* Listed records
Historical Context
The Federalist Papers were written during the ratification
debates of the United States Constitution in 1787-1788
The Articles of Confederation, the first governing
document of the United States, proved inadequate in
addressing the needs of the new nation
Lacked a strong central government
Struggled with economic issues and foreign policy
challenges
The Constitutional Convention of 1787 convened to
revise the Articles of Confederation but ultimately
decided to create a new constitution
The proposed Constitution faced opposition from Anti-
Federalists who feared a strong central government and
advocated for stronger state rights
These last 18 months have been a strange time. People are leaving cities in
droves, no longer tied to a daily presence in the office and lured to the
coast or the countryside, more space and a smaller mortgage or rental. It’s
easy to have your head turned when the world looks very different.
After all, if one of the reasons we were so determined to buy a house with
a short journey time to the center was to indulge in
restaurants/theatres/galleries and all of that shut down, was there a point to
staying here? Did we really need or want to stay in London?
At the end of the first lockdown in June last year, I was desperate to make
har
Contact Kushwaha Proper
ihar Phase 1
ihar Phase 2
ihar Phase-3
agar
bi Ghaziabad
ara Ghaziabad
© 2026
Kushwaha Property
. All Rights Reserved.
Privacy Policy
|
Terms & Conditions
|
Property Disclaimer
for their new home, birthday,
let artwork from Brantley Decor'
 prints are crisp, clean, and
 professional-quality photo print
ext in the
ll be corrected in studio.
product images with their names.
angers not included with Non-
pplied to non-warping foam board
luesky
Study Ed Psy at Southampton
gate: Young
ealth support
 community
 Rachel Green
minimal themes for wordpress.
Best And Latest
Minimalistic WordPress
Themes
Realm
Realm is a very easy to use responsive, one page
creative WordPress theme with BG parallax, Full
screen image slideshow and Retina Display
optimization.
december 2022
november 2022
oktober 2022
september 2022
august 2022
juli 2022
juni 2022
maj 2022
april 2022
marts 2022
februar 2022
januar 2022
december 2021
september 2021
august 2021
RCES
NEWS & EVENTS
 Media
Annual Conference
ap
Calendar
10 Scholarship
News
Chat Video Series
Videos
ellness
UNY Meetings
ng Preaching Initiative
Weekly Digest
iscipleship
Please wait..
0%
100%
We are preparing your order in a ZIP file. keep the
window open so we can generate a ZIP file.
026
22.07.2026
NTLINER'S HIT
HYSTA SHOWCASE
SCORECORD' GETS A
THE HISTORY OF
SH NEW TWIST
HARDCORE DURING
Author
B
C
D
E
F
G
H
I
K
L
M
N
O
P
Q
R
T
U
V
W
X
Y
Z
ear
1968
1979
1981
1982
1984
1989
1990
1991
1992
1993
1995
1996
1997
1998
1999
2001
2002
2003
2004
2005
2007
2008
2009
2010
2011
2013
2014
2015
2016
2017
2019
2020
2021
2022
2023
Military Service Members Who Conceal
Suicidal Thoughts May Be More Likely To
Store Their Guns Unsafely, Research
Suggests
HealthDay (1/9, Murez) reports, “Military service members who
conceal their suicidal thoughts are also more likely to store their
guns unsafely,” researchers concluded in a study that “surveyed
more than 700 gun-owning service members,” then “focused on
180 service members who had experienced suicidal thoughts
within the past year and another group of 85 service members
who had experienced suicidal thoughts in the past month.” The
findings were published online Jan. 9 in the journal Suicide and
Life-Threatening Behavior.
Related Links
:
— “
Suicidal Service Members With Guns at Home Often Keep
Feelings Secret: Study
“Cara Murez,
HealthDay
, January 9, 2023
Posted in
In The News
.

* Problem description
All records above must be printed again, exactly.

* Output below
Historical Context
The Federalist Papers were written during the ratification
debates of the United States Constitution in 1787-1788
The Articles of Confederation, the first governing
document of the United States, proved inadequate in
addressing the needs of the new nation
Lacked a strong central government
Struggled with economic issues and foreign policy
challenges
The Constitutional Convention of 1787 convened to
revise the Articles of Confederation but ultimately
decided to create a new constitution
The proposed Constitution faced opposition from Anti-
Federalists who feared a strong central government and
advocated for stronger state rights
These last 18 months have been a strange time. People are leaving cities in
droves, no longer tied to a daily presence in the office and lured to the
coast or the countryside, more space and a smaller mortgage or rental. It’s
easy to have your head turned when the world looks very different.
After all, if one of the reasons we were so determined to buy a house with
a short journey time to the center was to indulge in
restaurants/theatres/galleries and all of that shut down, was there a point to
staying here? Did we really need or want to stay in London?
At the end of the first lockdown in June last year, I was desperate to make
har
Contact Kushwaha Proper
ihar Phase 1
ihar Phase 2
ihar Phase-3
agar
bi Ghaziabad
ara Ghaziabad
© 2026
Kushwaha Property
. All Rights Reserved.
Privacy Policy
|
Terms & Conditions
|
Property Disclaimer
for their new home, birthday,
let artwork from Brantley Decor'
 prints are crisp, clean, and
 professional-quality photo print
ext in the
ll be corrected in studio.
product images with their names.
angers not included with Non-
pplied to non-warping foam board
luesky
Study Ed Psy at Southampton
gate: Young
ealth support
 community
 Rachel Green
minimal themes for wordpress.
Best And Latest
Minimalistic WordPress
Themes
Realm
Realm is a very easy to use responsive, one page
creative WordPress theme with BG parallax, Full
screen image slideshow and Retina Display
optimization.
december 2022
november 2022
oktober 2022
september 2022
august 2022
juli 2022
juni 2022
maj 2022
april 2022
marts 2022
februar 2022
januar 2022
december 2021
september 2021
august 2021
RCES
NEWS & EVENTS
 Media
Annual Conference
ap
Calendar
10 Scholarship
News
Chat Video Series
Videos
ellness
UNY Meetings
ng Preaching Initiative
Weekly Digest
iscipleship
Please wait..
0%
100%
We are preparing your order in a ZIP file. keep the
window open so we can generate a ZIP file.
026
22.07.2026
NTLINER'S HIT
HYSTA SHOWCASE
SCORECORD' GETS A
THE HISTORY OF
SH NEW TWIST
HARDCORE DURING
Author
B
C
D
E
F
G
H
I
K
L
M
N
O
P
Q
R
T
U
V
W
X
Y
Z
ear
1968
1979
1981
1982
1984
1989
1990
1991
1992
1993
1995
1996
1997
1998
1999
2001
2002
2003
2004
2005
2007
2008
2009
2010
2011
2013
2014
2015
2016
2017
2019
2020
2021
2022
2023
Military Service Members Who Conceal
Suicidal Thoughts May Be More Likely To
Store Their Guns Unsafely, Research
Suggests
HealthDay (1/9, Murez) reports, “Military service members who
conceal their suicidal thoughts are also more likely to store their
guns unsafely,” researchers concluded in a study that “surveyed
more than 700 gun-owning service members,” then “focused on
180 service members who had experienced suicidal thoughts
within the past year and another group of 85 service members
who had experienced suicidal thoughts in the past month.” The
findings were published online Jan. 9 in the journal Suicide and
Life-Threatening Behavior.
Related Links
:
— “
Suicidal Service Members With Guns at Home Often Keep
Feelings Secret: Study
“Cara Murez,
HealthDay
, January 9, 2023
Posted in
In The News
.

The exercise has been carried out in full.